Re: silent data loss with ext4 / all current versions

Поиск
Список
Период
Сортировка
От Michael Paquier
Тема Re: silent data loss with ext4 / all current versions
Дата
Msg-id CAB7nPqRDwya5Qj4w0b5mu9Eac4AS1ykUU+WD_7z0zip0HsOhQg@mail.gmail.com
обсуждение исходный текст
Ответ на Re: silent data loss with ext4 / all current versions  (Andres Freund <andres@anarazel.de>)
Ответы Re: silent data loss with ext4 / all current versions  (Andres Freund <andres@anarazel.de>)
Список pgsql-hackers
On Tue, Mar 8, 2016 at 2:55 PM, Andres Freund <andres@anarazel.de> wrote:
> On 2016-03-08 12:26:34 +0900, Michael Paquier wrote:
>> On Tue, Mar 8, 2016 at 12:18 PM, Andres Freund <andres@anarazel.de> wrote:
>> > On 2016-03-08 12:01:18 +0900, Michael Paquier wrote:
>> >> I have spent a couple of hours looking at that in details, and the
>> >> patch is neat.
>> >
>> > Cool. Doing some more polishing right now. Will be back with an updated
>> > version soonish.
>> >
>> > Did you do some testing?
>>
>> Not much in details yet, I just ran a check-world with fsync enabled
>> for the recovery tests, plus quick manual tests with a cluster
>> manually set up. I'll do more with your new version now that I know
>> there will be one.
>
> Here's my updated version.
>
> Note that I've split the patch into two. One for the infrastructure, and
> one for the callsites.

Thanks for the updated patches and the split, this makes things easier
to look at. I have been doing some testing as well mainly manually
using with pgbench and nothing looks broken.
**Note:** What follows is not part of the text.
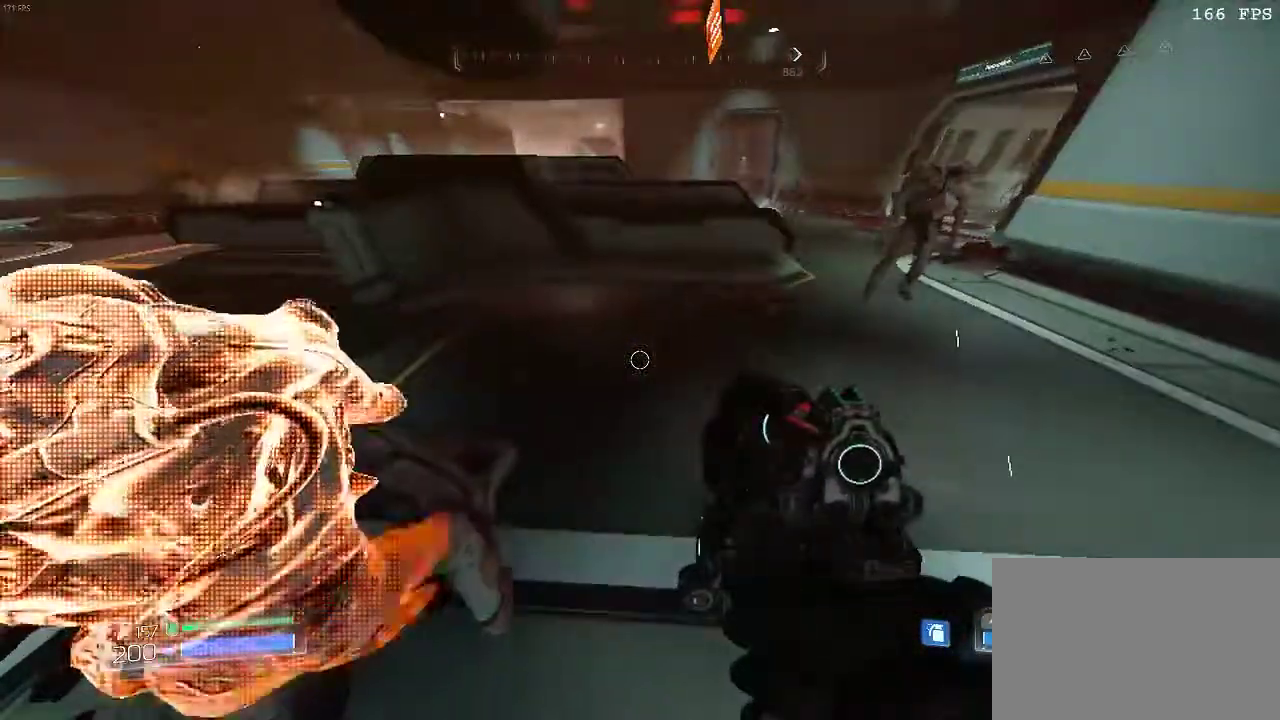
{"keys": ["a", "s"], "mouse": [], "events": []}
+   durable_link_or_rename(tmppath, path, ERROR);
+   durable_rename(path, xlogfpath, ERROR);
You may want to add a (void) cast in front of those calls for correctness.

-       ereport(LOG,
-               (errcode_for_file_access(),
-                errmsg("could not link file \"%s\" to \"%s\"
(initialization of log file): %m",
-                       tmppath, path)));
We lose a portion of the error message here, but with the file name
that's easy to guess where that is happening. I am not complaining
(that's fine to me as-is), just mentioning for the archive's sake.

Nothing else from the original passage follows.